Given instruction: Reproduce the following data line for line, without any changes.

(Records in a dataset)
○ ○ ○
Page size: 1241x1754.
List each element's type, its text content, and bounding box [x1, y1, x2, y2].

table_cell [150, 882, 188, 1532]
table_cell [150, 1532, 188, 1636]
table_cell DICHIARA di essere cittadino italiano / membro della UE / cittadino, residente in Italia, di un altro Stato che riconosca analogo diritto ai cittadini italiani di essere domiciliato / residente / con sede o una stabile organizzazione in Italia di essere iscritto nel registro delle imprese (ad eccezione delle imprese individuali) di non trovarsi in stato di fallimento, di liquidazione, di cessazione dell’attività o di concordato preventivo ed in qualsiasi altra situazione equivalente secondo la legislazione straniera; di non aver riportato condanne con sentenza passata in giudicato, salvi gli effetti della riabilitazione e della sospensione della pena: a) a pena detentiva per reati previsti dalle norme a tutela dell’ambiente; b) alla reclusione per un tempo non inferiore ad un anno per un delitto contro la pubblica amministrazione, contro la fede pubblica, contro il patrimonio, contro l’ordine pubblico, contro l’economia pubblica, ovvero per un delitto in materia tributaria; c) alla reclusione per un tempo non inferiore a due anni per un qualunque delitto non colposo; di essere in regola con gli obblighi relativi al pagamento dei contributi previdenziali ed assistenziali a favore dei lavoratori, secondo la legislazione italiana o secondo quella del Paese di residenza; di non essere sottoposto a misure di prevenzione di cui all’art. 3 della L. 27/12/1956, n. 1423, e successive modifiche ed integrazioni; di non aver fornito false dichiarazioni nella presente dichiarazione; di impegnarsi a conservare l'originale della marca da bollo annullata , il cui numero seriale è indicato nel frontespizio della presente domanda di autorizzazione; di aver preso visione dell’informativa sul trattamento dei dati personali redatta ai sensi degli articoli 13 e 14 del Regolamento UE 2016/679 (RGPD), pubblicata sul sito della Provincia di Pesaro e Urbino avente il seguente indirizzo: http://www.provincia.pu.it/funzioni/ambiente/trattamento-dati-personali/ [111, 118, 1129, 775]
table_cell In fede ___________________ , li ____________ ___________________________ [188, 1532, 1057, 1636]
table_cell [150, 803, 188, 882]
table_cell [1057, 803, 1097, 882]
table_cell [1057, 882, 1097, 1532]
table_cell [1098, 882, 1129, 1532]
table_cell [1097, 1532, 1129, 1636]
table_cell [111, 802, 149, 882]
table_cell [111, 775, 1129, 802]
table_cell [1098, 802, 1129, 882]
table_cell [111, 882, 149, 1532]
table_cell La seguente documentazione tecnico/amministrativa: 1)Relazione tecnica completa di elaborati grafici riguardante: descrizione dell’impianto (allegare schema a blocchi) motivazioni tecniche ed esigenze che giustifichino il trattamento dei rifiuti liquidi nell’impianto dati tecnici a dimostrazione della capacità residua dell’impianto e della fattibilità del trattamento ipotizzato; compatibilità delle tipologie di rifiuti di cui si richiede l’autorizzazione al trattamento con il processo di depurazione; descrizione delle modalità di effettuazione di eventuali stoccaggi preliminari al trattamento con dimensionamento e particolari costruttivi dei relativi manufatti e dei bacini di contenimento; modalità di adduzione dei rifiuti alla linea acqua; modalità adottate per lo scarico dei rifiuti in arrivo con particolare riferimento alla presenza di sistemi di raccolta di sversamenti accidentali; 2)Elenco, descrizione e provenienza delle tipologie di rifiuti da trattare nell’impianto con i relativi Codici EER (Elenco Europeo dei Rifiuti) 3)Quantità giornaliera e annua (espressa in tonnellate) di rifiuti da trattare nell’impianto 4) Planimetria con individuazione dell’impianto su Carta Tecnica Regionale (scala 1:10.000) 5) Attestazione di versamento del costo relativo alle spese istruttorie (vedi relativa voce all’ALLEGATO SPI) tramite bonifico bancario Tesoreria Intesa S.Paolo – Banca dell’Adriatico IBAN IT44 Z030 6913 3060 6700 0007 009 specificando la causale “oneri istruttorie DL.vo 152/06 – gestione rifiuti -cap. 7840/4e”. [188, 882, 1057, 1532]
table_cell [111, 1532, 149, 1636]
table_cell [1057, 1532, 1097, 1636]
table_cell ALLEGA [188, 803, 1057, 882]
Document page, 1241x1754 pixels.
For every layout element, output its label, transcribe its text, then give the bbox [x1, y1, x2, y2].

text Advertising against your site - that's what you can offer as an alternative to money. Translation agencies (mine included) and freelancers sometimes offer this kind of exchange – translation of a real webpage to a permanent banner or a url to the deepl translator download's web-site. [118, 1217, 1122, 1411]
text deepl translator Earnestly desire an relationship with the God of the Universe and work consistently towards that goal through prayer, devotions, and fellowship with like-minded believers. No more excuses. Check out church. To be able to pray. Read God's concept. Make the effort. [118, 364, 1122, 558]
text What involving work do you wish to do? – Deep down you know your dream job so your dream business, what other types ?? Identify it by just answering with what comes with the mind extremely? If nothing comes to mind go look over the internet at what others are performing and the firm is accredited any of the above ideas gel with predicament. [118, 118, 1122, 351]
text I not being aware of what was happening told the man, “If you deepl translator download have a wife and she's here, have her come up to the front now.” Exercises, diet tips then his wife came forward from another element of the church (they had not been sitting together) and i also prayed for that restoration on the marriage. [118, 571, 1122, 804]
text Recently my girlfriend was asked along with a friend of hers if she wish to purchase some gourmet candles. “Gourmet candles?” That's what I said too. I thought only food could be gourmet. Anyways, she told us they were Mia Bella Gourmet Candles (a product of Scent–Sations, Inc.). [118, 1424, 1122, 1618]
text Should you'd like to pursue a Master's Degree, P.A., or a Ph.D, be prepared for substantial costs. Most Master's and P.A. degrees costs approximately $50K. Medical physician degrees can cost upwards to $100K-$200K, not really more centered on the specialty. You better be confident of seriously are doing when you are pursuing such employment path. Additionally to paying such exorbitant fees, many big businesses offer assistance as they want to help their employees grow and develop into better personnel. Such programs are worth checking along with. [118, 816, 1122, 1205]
○ ○ ○
Exercise output:
Page size: 1241x1754.
List each element's type, its text content, and bounding box [x1, y1, x2, y2].

table_cell [150, 882, 188, 1532]
table_cell [150, 1532, 188, 1636]
table_cell DICHIARA di essere cittadino italiano / membro della UE / cittadino, residente in Italia, di un altro Stato che riconosca analogo diritto ai cittadini italiani di essere domiciliato / residente / con sede o una stabile organizzazione in Italia di essere iscritto nel registro delle imprese (ad eccezione delle imprese individuali) di non trovarsi in stato di fallimento, di liquidazione, di cessazione dell’attività o di concordato preventivo ed in qualsiasi altra situazione equivalente secondo la legislazione straniera; di non aver riportato condanne con sentenza passata in giudicato, salvi gli effetti della riabilitazione e della sospensione della pena: a) a pena detentiva per reati previsti dalle norme a tutela dell’ambiente; b) alla reclusione per un tempo non inferiore ad un anno per un delitto contro la pubblica amministrazione, contro la fede pubblica, contro il patrimonio, contro l’ordine pubblico, contro l’economia pubblica, ovvero per un delitto in materia tributaria; c) alla reclusione per un tempo non inferiore a due anni per un qualunque delitto non colposo; di essere in regola con gli obblighi relativi al pagamento dei contributi previdenziali ed assistenziali a favore dei lavoratori, secondo la legislazione italiana o secondo quella del Paese di residenza; di non essere sottoposto a misure di prevenzione di cui all’art. 3 della L. 27/12/1956, n. 1423, e successive modifiche ed integrazioni; di non aver fornito false dichiarazioni nella presente dichiarazione; di impegnarsi a conservare l'originale della marca da bollo annullata , il cui numero seriale è indicato nel frontespizio della presente domanda di autorizzazione; di aver preso visione dell’informativa sul trattamento dei dati personali redatta ai sensi degli articoli 13 e 14 del Regolamento UE 2016/679 (RGPD), pubblicata sul sito della Provincia di Pesaro e Urbino avente il seguente indirizzo: http://www.provincia.pu.it/funzioni/ambiente/trattamento-dati-personali/ [111, 118, 1129, 775]
table_cell In fede ___________________ , li ____________ ___________________________ [188, 1532, 1057, 1636]
table_cell [150, 803, 188, 882]
table_cell [1057, 803, 1097, 882]
table_cell [1057, 882, 1097, 1532]
table_cell [1098, 882, 1129, 1532]
table_cell [1097, 1532, 1129, 1636]
table_cell [111, 802, 149, 882]
table_cell [111, 775, 1129, 802]
table_cell [1098, 802, 1129, 882]
table_cell [111, 882, 149, 1532]
table_cell La seguente documentazione tecnico/amministrativa: 1)Relazione tecnica completa di elaborati grafici riguardante: descrizione dell’impianto (allegare schema a blocchi) motivazioni tecniche ed esigenze che giustifichino il trattamento dei rifiuti liquidi nell’impianto dati tecnici a dimostrazione della capacità residua dell’impianto e della fattibilità del trattamento ipotizzato; compatibilità delle tipologie di rifiuti di cui si richiede l’autorizzazione al trattamento con il processo di depurazione; descrizione delle modalità di effettuazione di eventuali stoccaggi preliminari al trattamento con dimensionamento e particolari costruttivi dei relativi manufatti e dei bacini di contenimento; modalità di adduzione dei rifiuti alla linea acqua; modalità adottate per lo scarico dei rifiuti in arrivo con particolare riferimento alla presenza di sistemi di raccolta di sversamenti accidentali; 2)Elenco, descrizione e provenienza delle tipologie di rifiuti da trattare nell’impianto con i relativi Codici EER (Elenco Europeo dei Rifiuti) 3)Quantità giornaliera e annua (espressa in tonnellate) di rifiuti da trattare nell’impianto 4) Planimetria con individuazione dell’impianto su Carta Tecnica Regionale (scala 1:10.000) 5) Attestazione di versamento del costo relativo alle spese istruttorie (vedi relativa voce all’ALLEGATO SPI) tramite bonifico bancario Tesoreria Intesa S.Paolo – Banca dell’Adriatico IBAN IT44 Z030 6913 3060 6700 0007 009 specificando la causale “oneri istruttorie DL.vo 152/06 – gestione rifiuti -cap. 7840/4e”. [188, 882, 1057, 1532]
table_cell [111, 1532, 149, 1636]
table_cell [1057, 1532, 1097, 1636]
table_cell ALLEGA [188, 803, 1057, 882]
Document page, 1241x1754 pixels.
For every layout element, output its label, transcribe its text, then give the bbox [x1, y1, x2, y2].

text Advertising against your site - that's what you can offer as an alternative to money. Translation agencies (mine included) and freelancers sometimes offer this kind of exchange – translation of a real webpage to a permanent banner or a url to the deepl translator download's web-site. [118, 1217, 1122, 1411]
text deepl translator Earnestly desire an relationship with the God of the Universe and work consistently towards that goal through prayer, devotions, and fellowship with like-minded believers. No more excuses. Check out church. To be able to pray. Read God's concept. Make the effort. [118, 364, 1122, 558]
text What involving work do you wish to do? – Deep down you know your dream job so your dream business, what other types ?? Identify it by just answering with what comes with the mind extremely? If nothing comes to mind go look over the internet at what others are performing and the firm is accredited any of the above ideas gel with predicament. [118, 118, 1122, 351]
text I not being aware of what was happening told the man, “If you deepl translator download have a wife and she's here, have her come up to the front now.” Exercises, diet tips then his wife came forward from another element of the church (they had not been sitting together) and i also prayed for that restoration on the marriage. [118, 571, 1122, 804]
text Recently my girlfriend was asked along with a friend of hers if she wish to purchase some gourmet candles. “Gourmet candles?” That's what I said too. I thought only food could be gourmet. Anyways, she told us they were Mia Bella Gourmet Candles (a product of Scent–Sations, Inc.). [118, 1424, 1122, 1618]
text Should you'd like to pursue a Master's Degree, P.A., or a Ph.D, be prepared for substantial costs. Most Master's and P.A. degrees costs approximately $50K. Medical physician degrees can cost upwards to $100K-$200K, not really more centered on the specialty. You better be confident of seriously are doing when you are pursuing such employment path. Additionally to paying such exorbitant fees, many big businesses offer assistance as they want to help their employees grow and develop into better personnel. Such programs are worth checking along with. [118, 816, 1122, 1205]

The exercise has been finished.